2Ped. 1, 18-25;
Sal. 147;
Mc. 10, 32-45
Cuando tenemos que comentar la Palabra de Dios que se nos proclama en la celebración nos vemos a veces en el dilema de cuál texto comentar o en qué aspecto especial vamos a fijarnos para centrar nuestro comentario y reflexión.
Quienes han escuchado con atención la Palabra proclamada, mientras va llegando a sus oídos, en su corazón van sintiendo ya muy viva esa Palabra que el Señor les dice y quizá sean aspectos en que luego tal vez el sacerdote no se fije para el comentario. Lo importante es que llegue de una manera viva a nuestro corazón. Allá en lo más hondo de nosotros mismos el Señor quiere siempre decirnos algo.

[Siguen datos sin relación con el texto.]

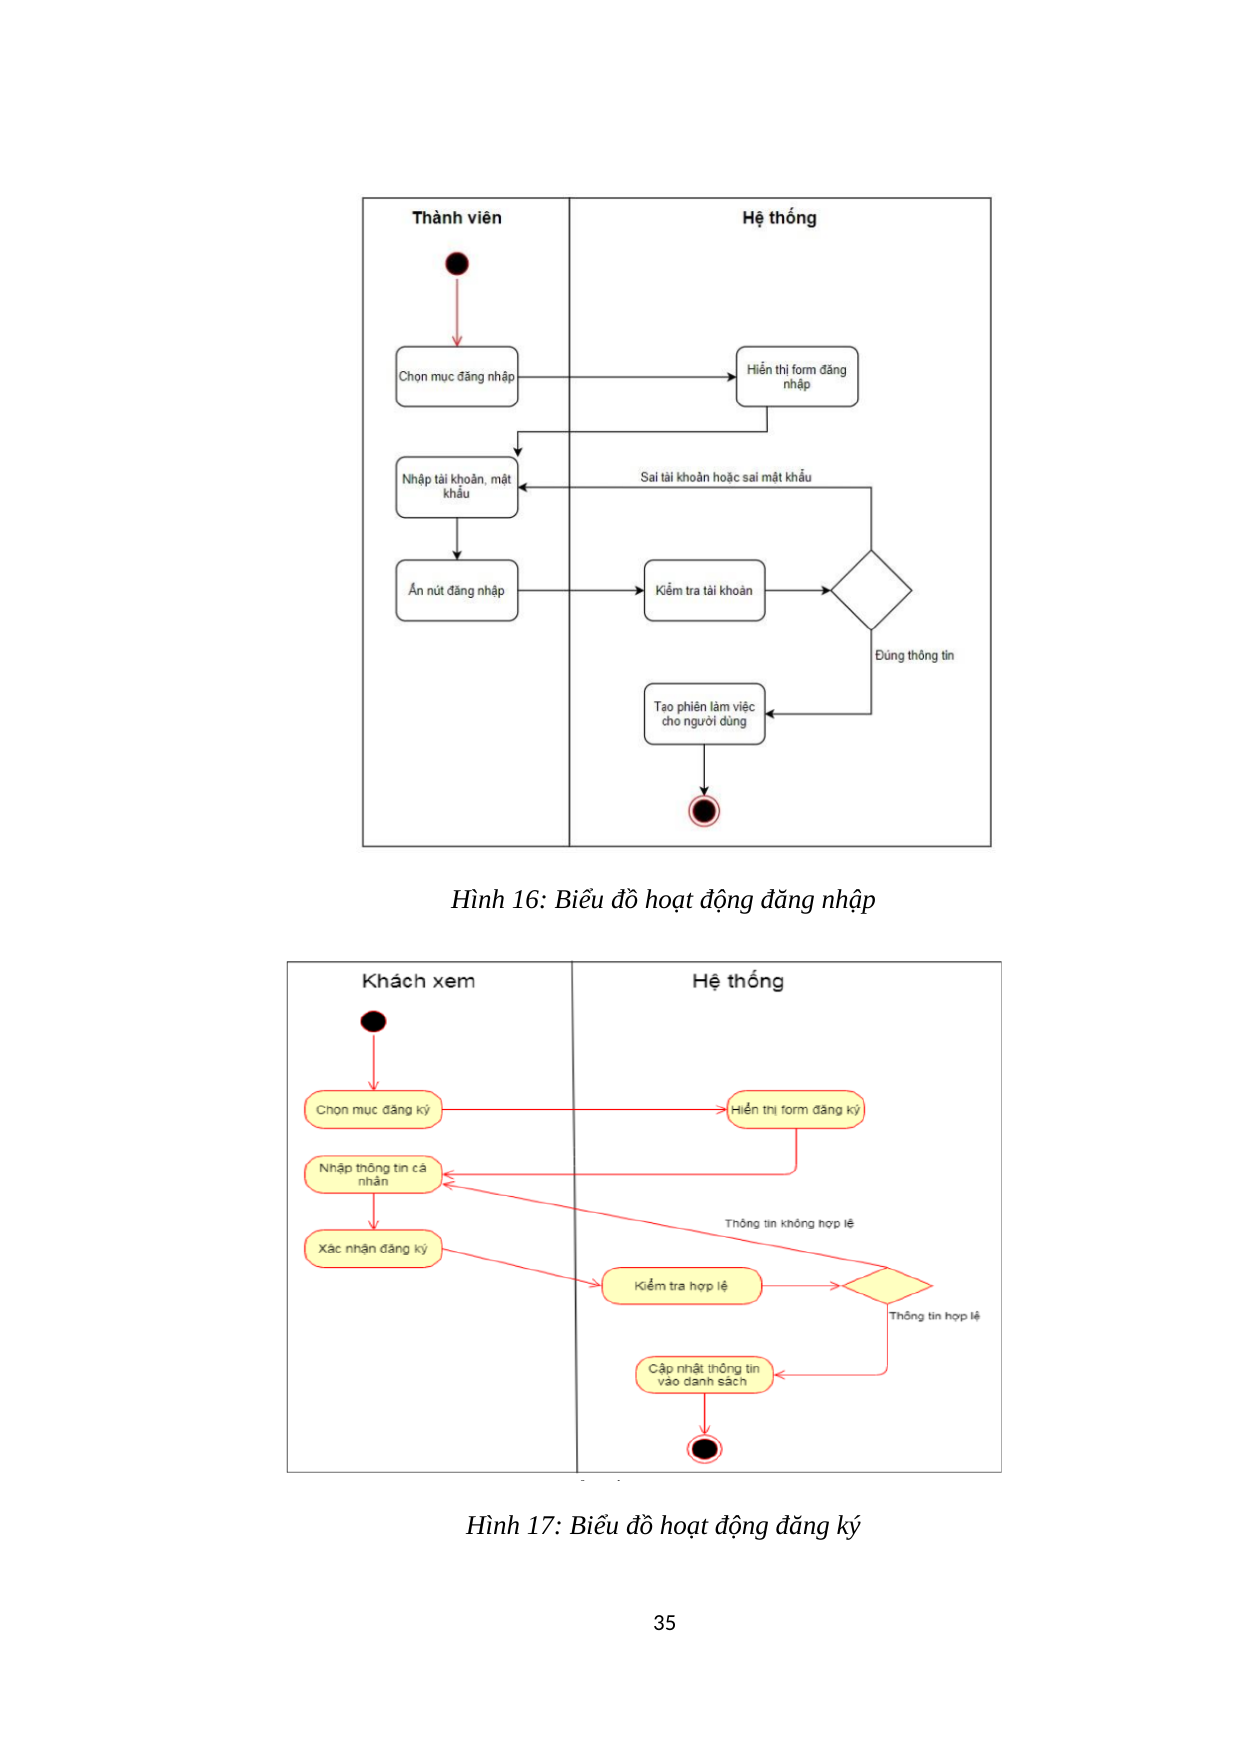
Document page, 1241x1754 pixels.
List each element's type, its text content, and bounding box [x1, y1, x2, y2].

picture [305, 177, 1024, 855]
picture [206, 935, 1066, 1481]
text Hình 16: Biểu đồ hoạt động đăng nhập [207, 883, 1122, 914]
text Hình 17: Biểu đồ hoạt động đăng ký [207, 1509, 1122, 1540]
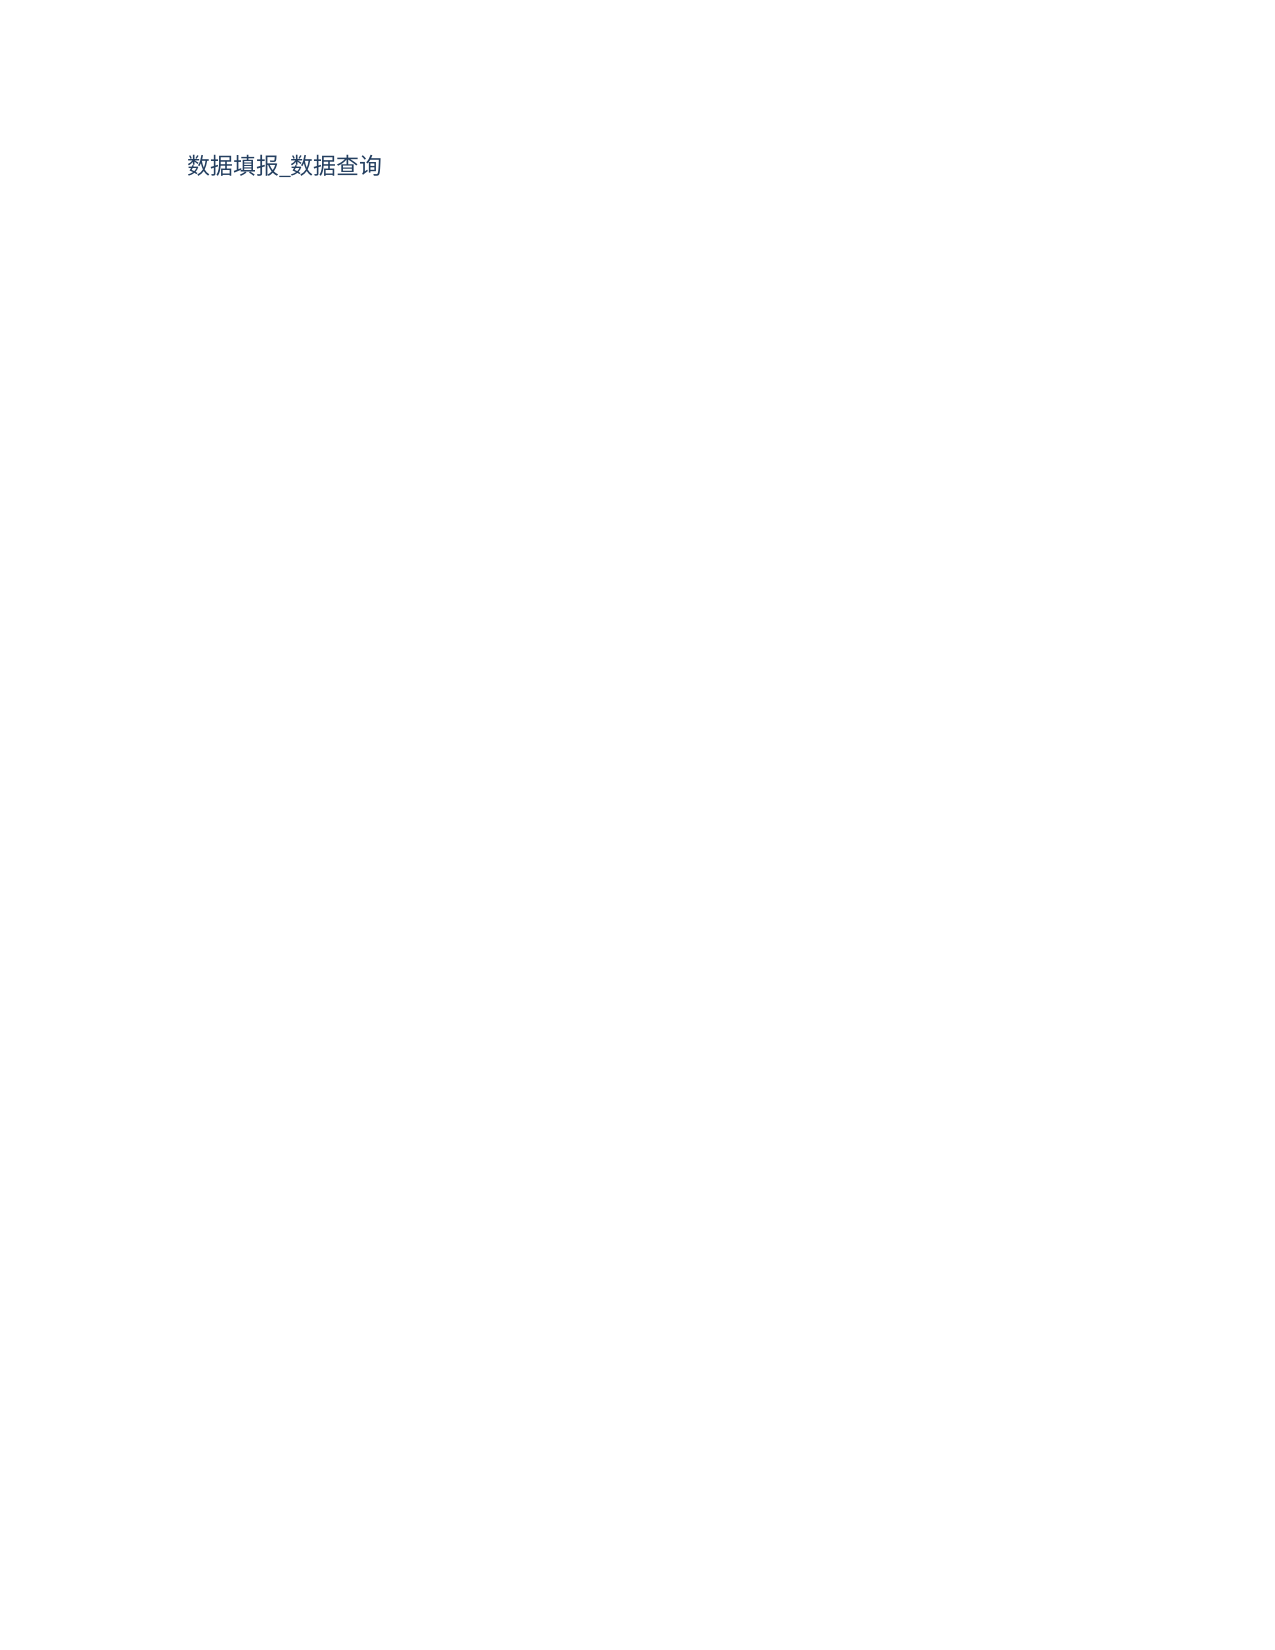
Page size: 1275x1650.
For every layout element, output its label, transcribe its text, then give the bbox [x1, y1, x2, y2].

Es lo que nos sucede hoy. El texto del evangelio, de gran riqueza como Palabra del Señor que es, tenemos muchas ocasiones de comentarlo a lo largo del año. Por ello hoy quisiera fijarme más en la carta de san Pedro.
Comenzar diciendo que en el Antiguo Testamento, como también vemos en otras expresiones religiosas, el pueblo judío ofrece sacrificios a Dios para su alabanza .- hermosos son tantos salmos de alabanza que se cantaban en el templo de Jerusalén como el que hoy hemos recitado entre lecturas, ‘glorifica al Señor, Jerusalén’– como reconocimiento que de Dios nos viene todo y a El tenemos que ofrecérselo como ofrenda de acción de gracias.
Pero también los sacrificios ofrecidos tienen el sentido de la reparación, expiación y purificación de los pecados. En ese sentido había sacrificios y actos de culto muy concretos. El hombre, la humanidad ha ofendido a su Dios y su Creador y le ofrece dichos sacrificios para obtener el perdón del Señor. ¿Y qué ofrece? Aquello que humanamente el hombre puede tener, holocaustos y ofrendas de los frutos de la tierra o sacrificios de animales.
Con Cristo, podríamos decir, todo cambia. No son nuestras cosas humanas las que van a conseguir ese perdón de Dios ni nosotros simplemente por nuestras obras, sino que es Dios mismo quien nos ofrece su perdón y su amor. Nosotros, cierto, tenemos que reconocer nuestra condición pecadora y también pedir perdón a Dios. Pero será la Sangre de Cristo derramada por amor la que nos va a limpiar de nuestros pecados. Y no sólo nos perdona sino que nos ofrece nueva vida.
Es lo que quiere decirnos hoy la segunda carta de Pedro. Nuestro valor no está en nosotros lo que nosotros podamos ofrecerle, sino en el valor infinito de la Sangre de Cristo derramada por nosotros en el sacrificio de la cruz, el sacrificio de su Pascua.
‘Ya sabéis con qué os rescataron de ese proceder inútil… no con bienes efímeros, con oro o plata, sino a precio de la sangre de Cristo, el Cordero sin defecto ni mancha…’ Nos arranca del poder del pecado, del poder del maligno con su entrega y su muerte en la cruz. Nos compra a precio de sangre, podemos decir. Aquello de que no hay amor más grande que el de quien da la vida por el que ama. Lo tenemos en Jesús.
Grande es el amor que Dios nos tiene que nos envió a su Hijo, que se entregó por nosotros. Infinito es ese amor como infinito es Dios y de valor infinito, entonces, la Sangre de Cristo derramada por nosotros. ¡Cuánto tenemos que darle gracias a Dios! No nos podemos cansar de nuestra acción de gracias y nuestra alabanza. ‘Por Cristo vosotros creéis en Dios, que lo resucitó y le dio gloria, y así habéis puesto en Dios vuestra fe y vuestra esperanza’, continúa diciéndonos.
Acción de gracias y alabanza que damos con nuestra respuesta de fe y de amor. Por eso nos dice Pedro hoy: ‘Ahora que estáis purificados por vuestra respuesta a la verdad y habéis llegado a quereros sinceramente como hermanos, amaos unos a otros de corazón e intensamente… mirad que habéis vuelto a nacer… por medio de la Palabra de Dios viva y duradera… Palabra del Señor que permanece para siempre. Y esa Palabra es el Evangelio que os anunciamos’.